Wednesday, May 30, 2018|2 a.m.

During the first round of the playoffs versus the Kings, the Beach Boys struck “Surfin’ U.S.A” played over the mammoth stereo at T-Mobile Arena. The audience did the wave in time to the music and Golden Knights goaltender Marc-Andre Fleury took part with the crowd, making for a remarkable moment.

Golden Knights Music Director Jake Wagner has many memories from the team’s debut season, however the Fleury-wave is among his favorites. That and the Oct. 10 house opener. “I still get chills considering it,” Wagner states.

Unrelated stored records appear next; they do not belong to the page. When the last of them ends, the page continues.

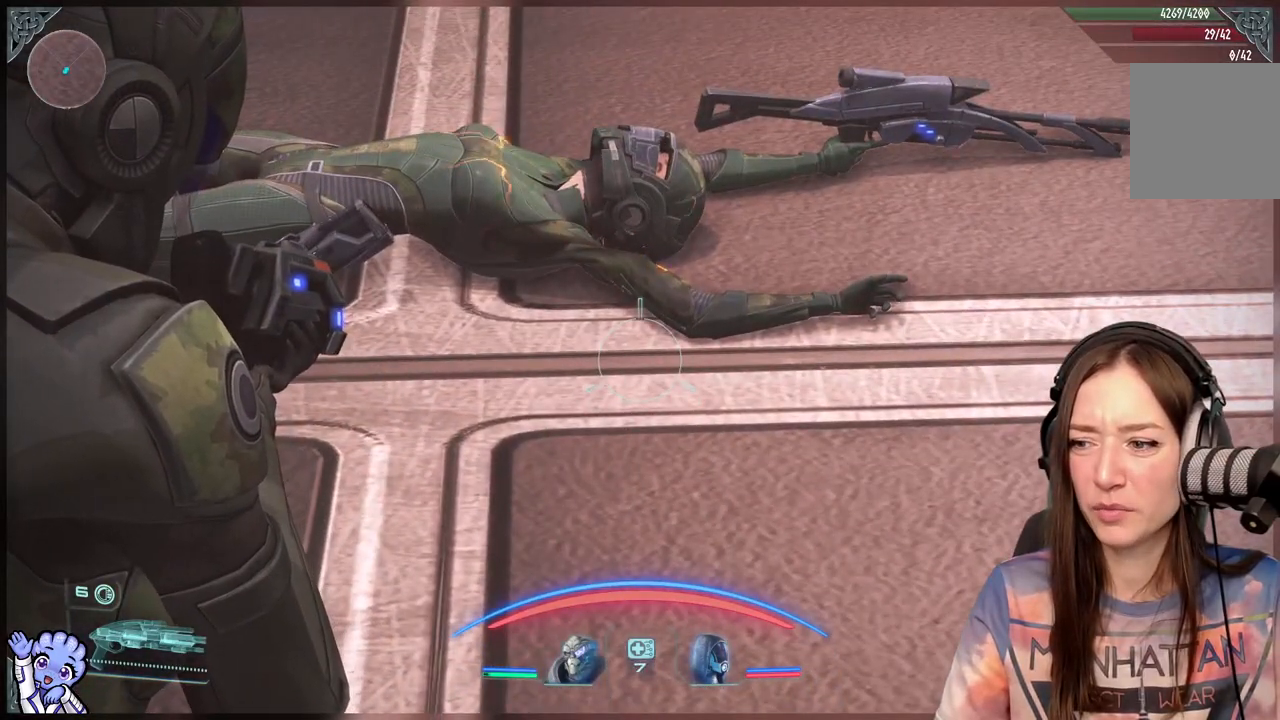
{"buttons": ["L2"], "left_stick": "right", "right_stick": "center", "events": [[483, "left_stick", "right"]]}
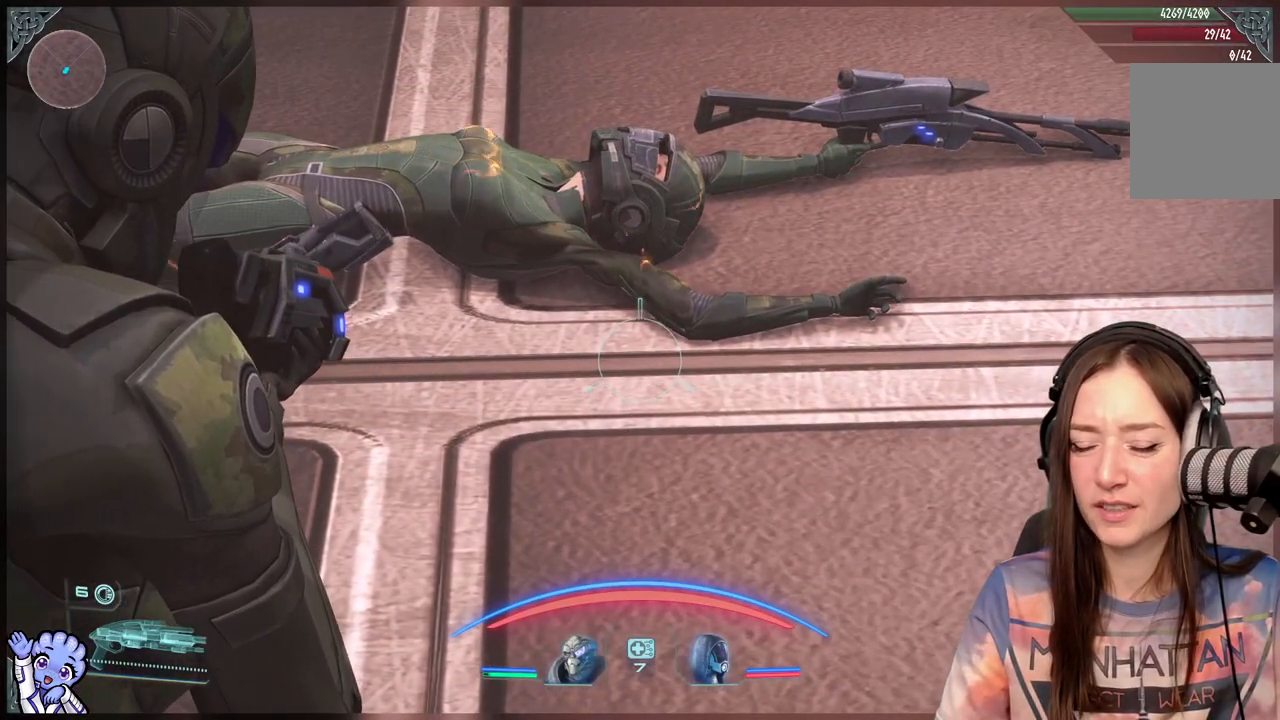
{"buttons": [], "left_stick": "up-right", "right_stick": "up-right", "events": [[67, "L2", "up"], [250, "right_stick", "up-right"], [433, "left_stick", "up-right"]]}
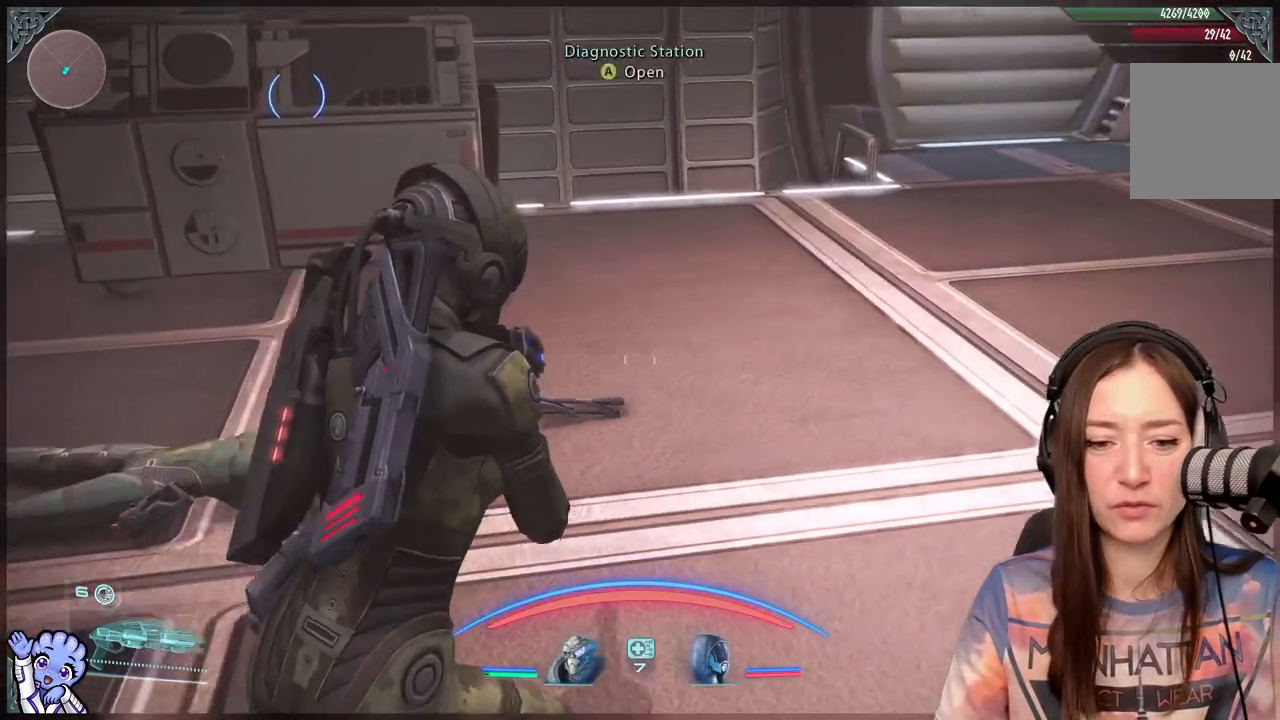
{"buttons": [], "left_stick": "up-right", "right_stick": "center", "events": [[17, "right_stick", "center"], [50, "left_stick", "up"], [483, "left_stick", "up-right"]]}
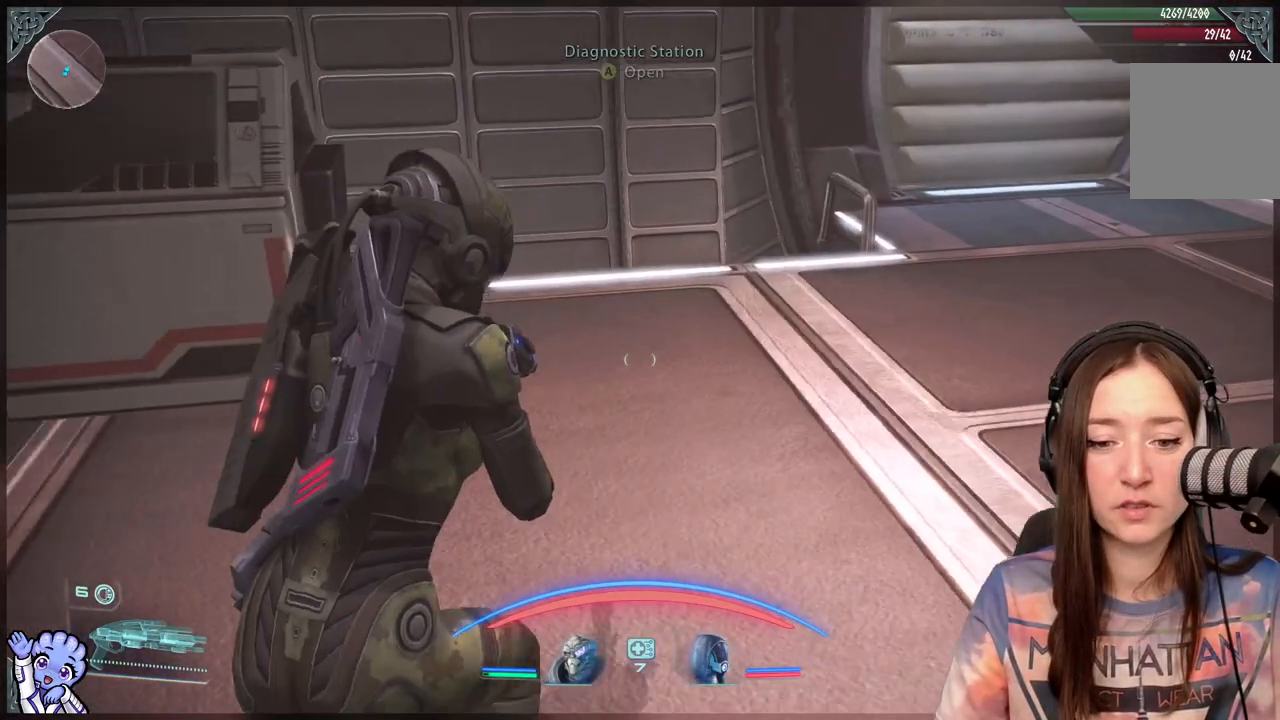
{"buttons": [], "left_stick": "up-right", "right_stick": "center", "events": []}
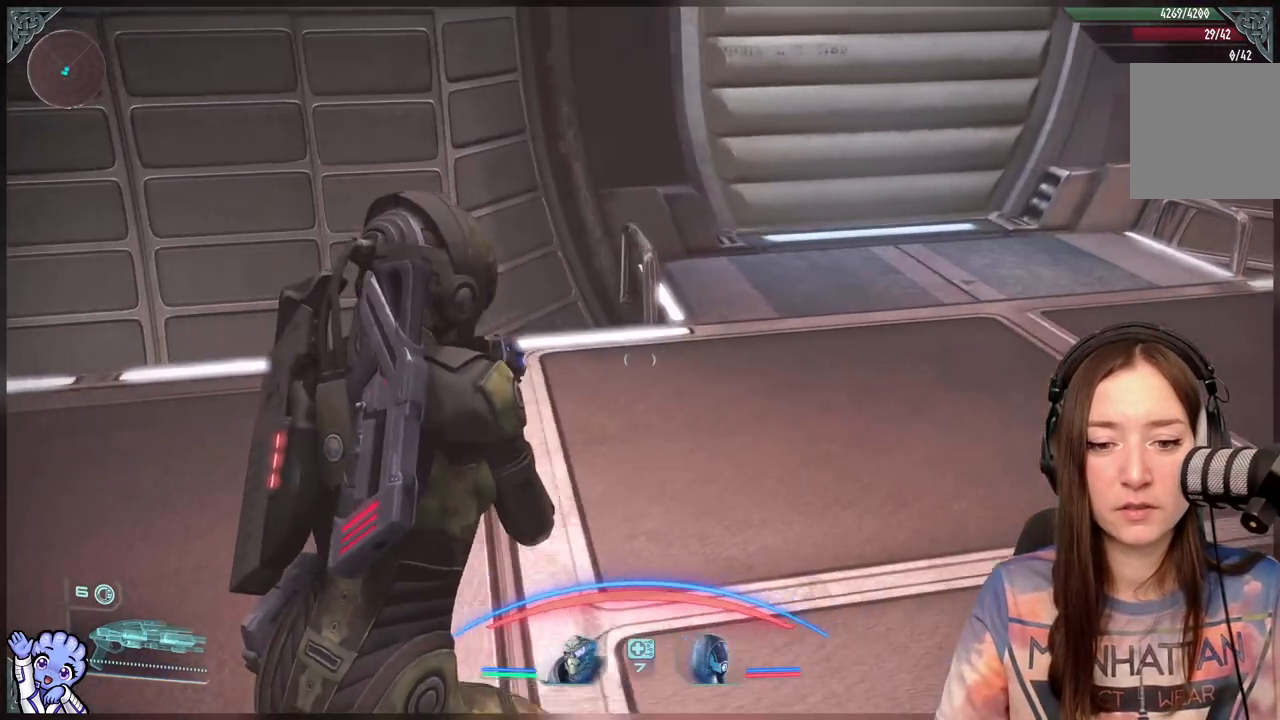
{"buttons": [], "left_stick": "center", "right_stick": "center", "events": [[433, "left_stick", "center"]]}
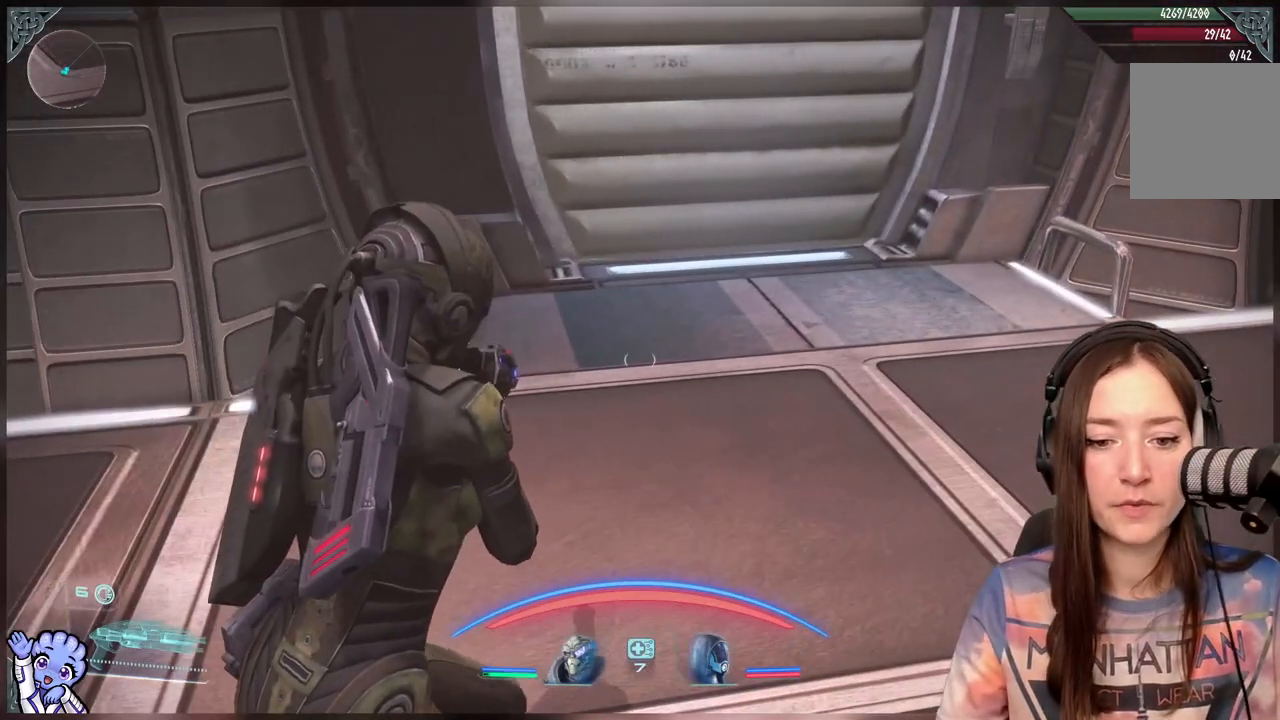
{"buttons": [], "left_stick": "center", "right_stick": "center", "events": []}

” It’s been truly special, like soundtracking a movie in real time,” Wagner states about picking the music for the Knights’ astronomical increase. He likewise plays organ/keyboard, books several DJs throughout the arena and aids with production material when needed. “( It’s) among the best stories in the history of sports.”

So how does he choose music for video games? It’s an art that happens in genuine time.

Jake Wagner’s favorite tunes to play at Golden Knights’ video games

Arcade Fire, “Signs of Life”

Avicii, “The Nights”

ASAP Rocky & & Skrillex, “Wild For The Nights”

Greta Van Fleet, “Highway Tune”

Tiesto + The Chainsmokers, “Split (Only U)”

The Black Keys, “Gold On The Ceiling”

Papa Roach, “Born For Achievement”

Gizzle, “Get Loud For Me”

Alice Merton, “No Roots”

Steve Aoki, “Delirious (Boneless)”

Envision Dragons, “Whatever It Takes”

John Wick Mode, “Le Castle Vania” (group entryway track)

DJ Shadow ft. Run The Jewels, “No one Speak (important)” (team walk-off track)

WWE Introduction Styles (Bobby Roode, Shinsuke Nakamura, AJ Styles and more)

Penguin Jail, “All Night Long” (Lionel Richie cover)

Welshly Arms, “Famous”

Thirty Seconds to Mars, “Hail To The Victor”

Jax Jones, “Yeah Yeah Yeah”

Wolfmother, “Victorious/The Joker and The Burglar”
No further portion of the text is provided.